Data supplied section start

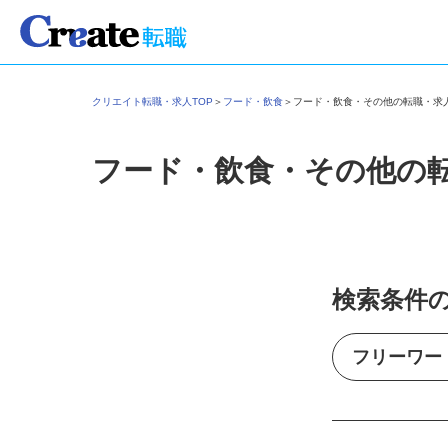
クリエイト転職・求人TOP
＞
フード・飲食
＞
フード・飲食・その他の転職・
フード・飲食・その他の
検索条件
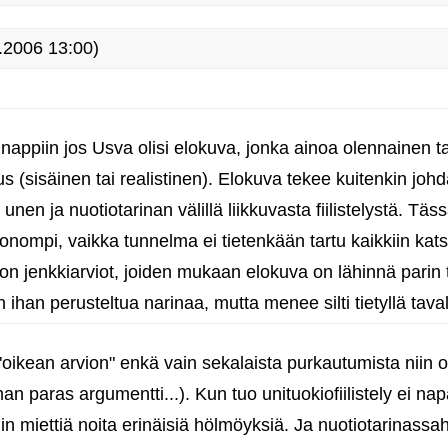
.2006 13:00)
nappiin jos Usva olisi elokuva, jonka ainoa olennainen t
s (sisäinen tai realistinen). Elokuva tekee kuitenkin joh
 unen ja nuotiotarinan välillä liikkuvasta fiilistelystä. T
uonompi, vaikka tunnelma ei tietenkään tartu kaikkiin kats
n jenkkiarviot, joiden mukaan elokuva on lähinnä parin 
n ihan perusteltua narinaa, mutta menee silti tietyllä taval
ut "oikean arvion" enkä vain sekalaista purkautumista niin
an paras argumentti...). Kun tuo unituokiofiilistely ei na
n miettiä noita erinäisiä hölmöyksiä. Ja nuotiotarinassaha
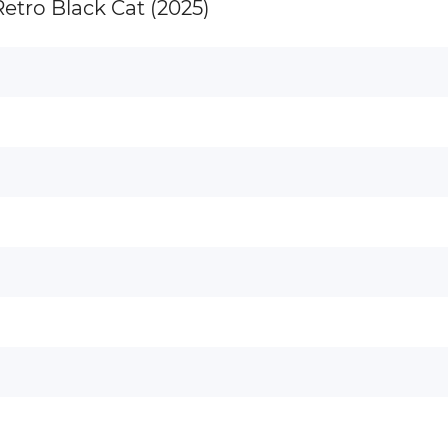
tro Black Cat (2025)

Data supplied section end

### Directions
Retype the data above as given, letting no picture into the copy.

### Your response
クリエイト転職・求人TOP
＞
フード・飲食
＞
フード・飲食・その他の転職・
フード・飲食・その他の
検索条件
.2006 13:00)
nappiin jos Usva olisi elokuva, jonka ainoa olennainen t
s (sisäinen tai realistinen). Elokuva tekee kuitenkin joh
 unen ja nuotiotarinan välillä liikkuvasta fiilistelystä. T
uonompi, vaikka tunnelma ei tietenkään tartu kaikkiin kats
n jenkkiarviot, joiden mukaan elokuva on lähinnä parin 
n ihan perusteltua narinaa, mutta menee silti tietyllä taval
ut "oikean arvion" enkä vain sekalaista purkautumista niin
an paras argumentti...). Kun tuo unituokiofiilistely ei na
n miettiä noita erinäisiä hölmöyksiä. Ja nuotiotarinassaha
tro Black Cat (2025)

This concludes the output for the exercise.